Altherr Flores, a Ph.D. candidate in the program of Second Language Acquisition and Teaching, received the Student Award for Global excellence. She also teaches adult refugees English as a second language and literacy through a Pima Community College refugee education program, along with her studies at the UA.
“They’re great. I have students from upwards of 13 countries, and they speak a variety of different languages,” Altherr Flores said. “At one point, I had 18 different languages represented in my class at the same time, and so it’s just really diverse and they’re really wonderful.”
Altherr Flores’ interest in global education began when she was a classical archaeologist and Latin teacher. She decided then she wanted to help people.
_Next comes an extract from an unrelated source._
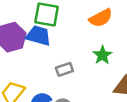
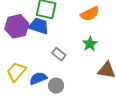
gray rectangle: (64, 69) -> (59, 54), turned 56

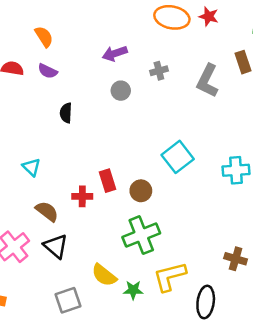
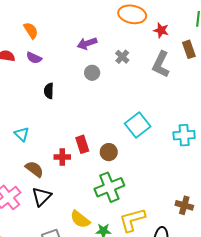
red star: (209, 16) -> (161, 30), moved
gray cross: (159, 71) -> (122, 57), turned -32
black triangle: (56, 246) -> (42, 197), turned 35

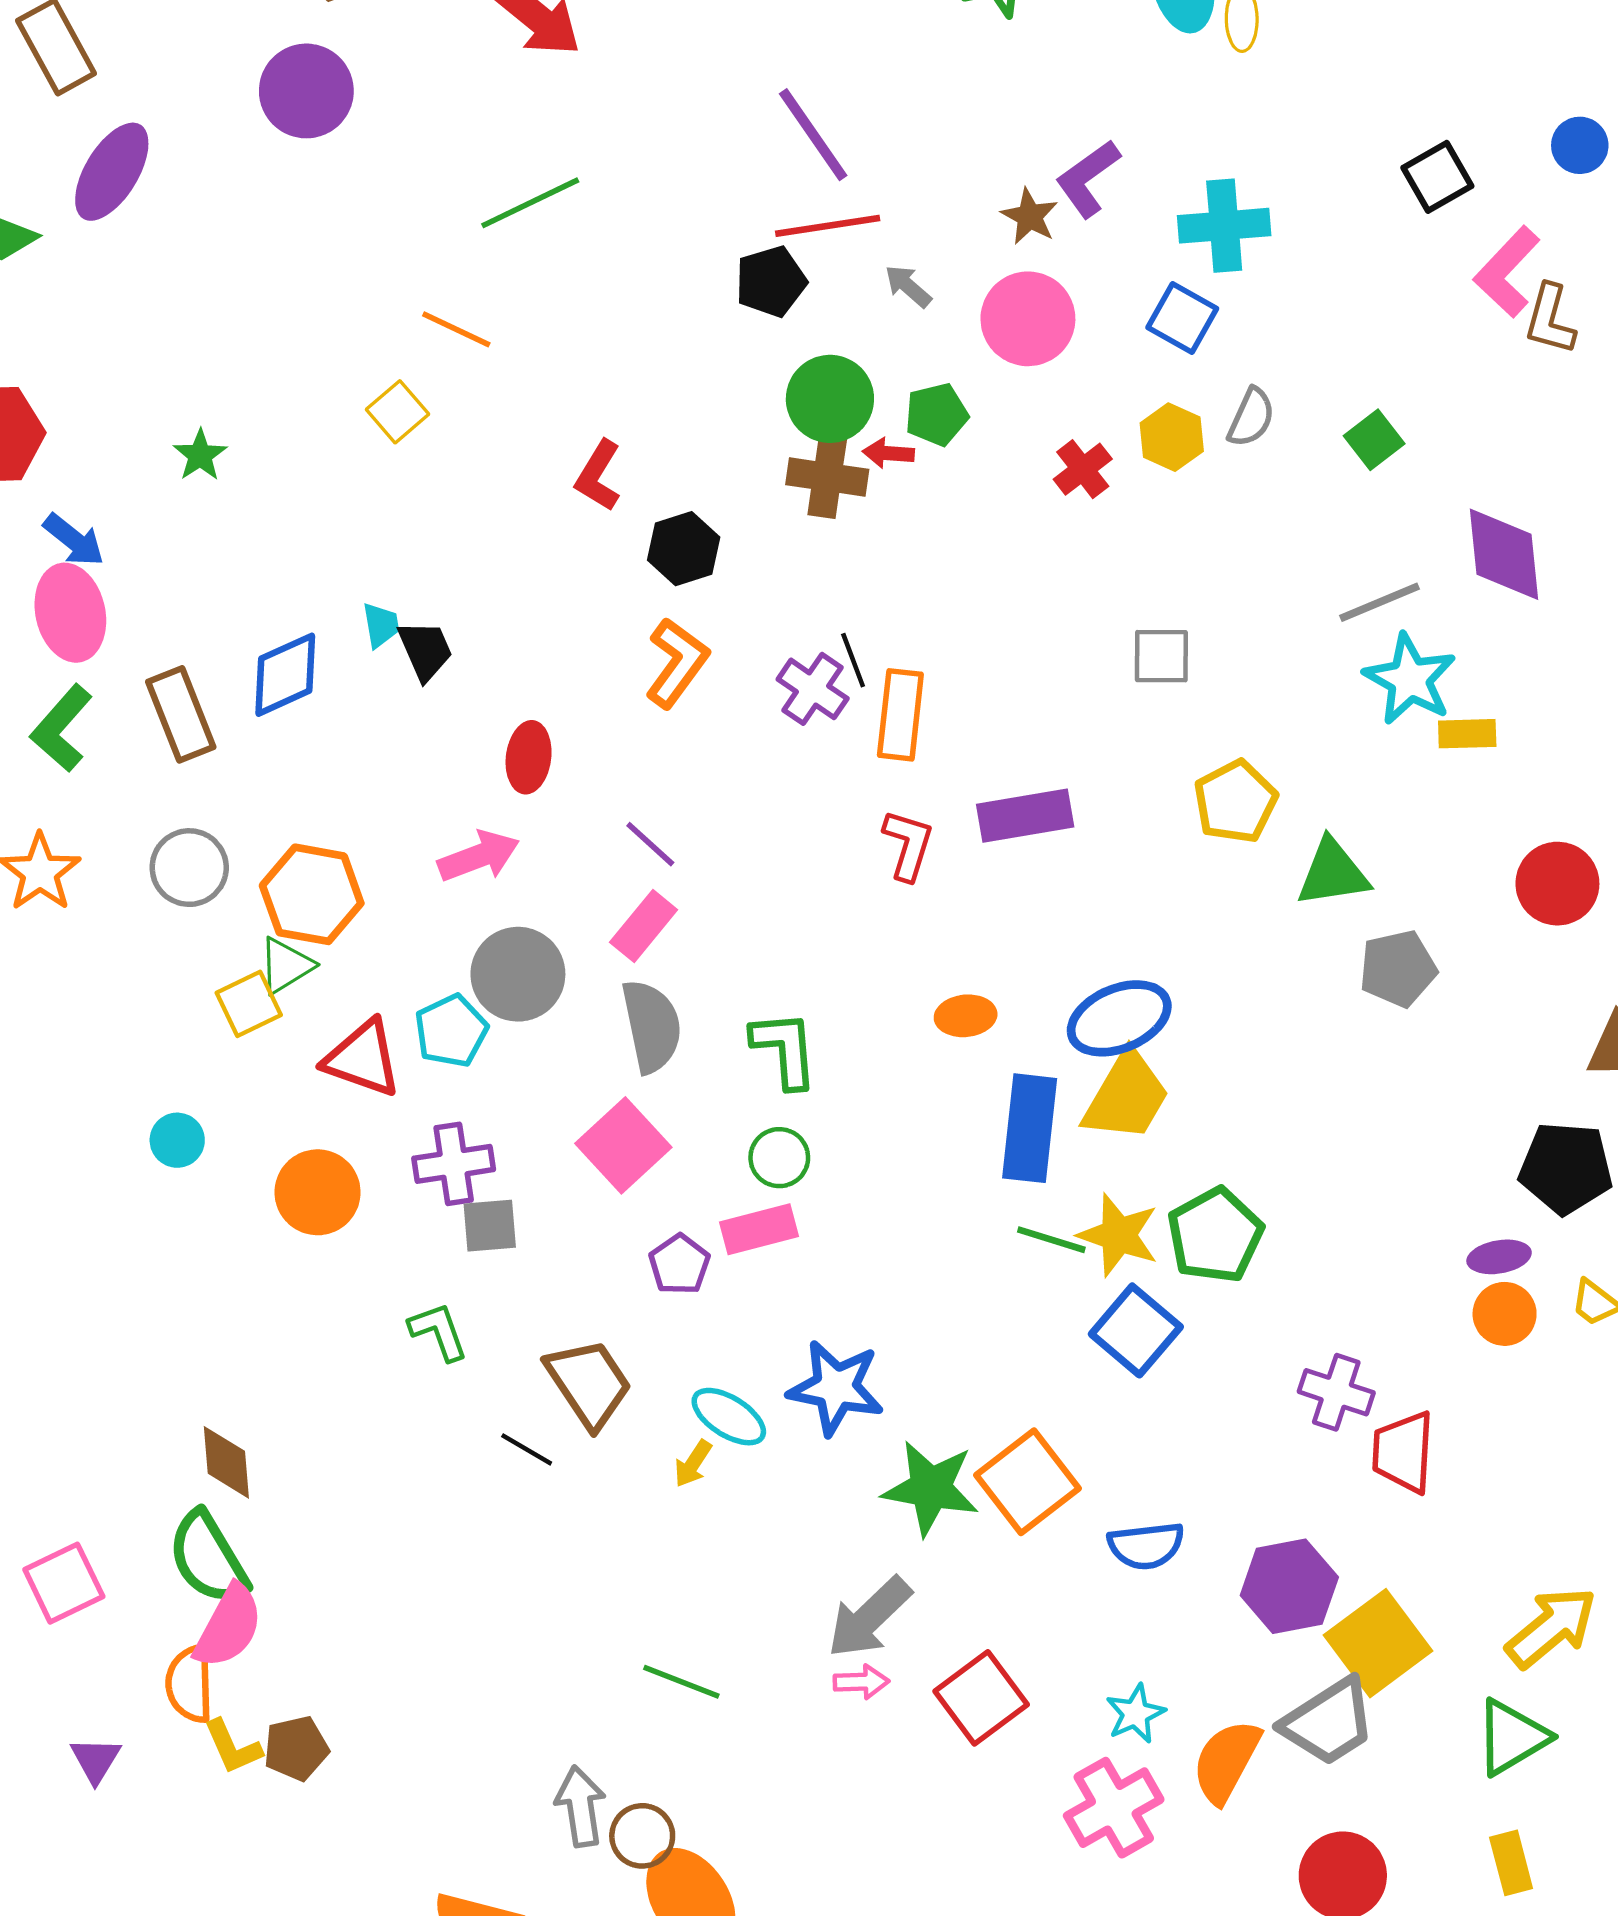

“I joined the Peace Corps and I was sent to a little nation called Belize. It’s very tiny,” she said. “In Belize, I did English as Second Language, and literacy as well, so when I finished my Peace Corps service, I was looking for a way to come back to the United States, to work with with underserved populations in the United States now.”
When she finishes her Ph.D., Altherr Flores wants to continue her research and continue contributing to refugee communities.
Pineda Albarran, who is also an ambassador of Mexico’s Foreign Service, contributes to global service in Tucson by working for and supporting the local Mexican communities.
He said that he wants to form relationships with different groups, one being the UA, to achieve that goal.
“What we are trying to accomplish here is to approach the community, let them know that we are here to help, that we want to work [with] many possible projects that [have] to do with Mexico and Arizona, and Tucson in particular,” Pineda Albarran said.
Among the others honored at the event were international students. One, Amarsanaa Byambadorj, a graduate student studying public health, was honored as a Fulbright scholar.
She said the UA has a good global impact and is recognized by many internationally.
“I think people know the U of A really well because when it was finalized that I would study at the U of A, I told my Mongolian friends who live in U.S. and they were like ‘Oh, I know that school. That’s a really good school,’” Byambadorj said.
Byambadorj also said she is grateful to study here and hopes to take what she has learned back to her home country of Mongolia.
According to Byambadorj, there is a lack of basic health classes from elementary to high school students and she wants to do something about it.
“I’m thinking to go back and create a curriculum class for elementary, middle and high school children. That’s my number one goal,” Byambadorj said.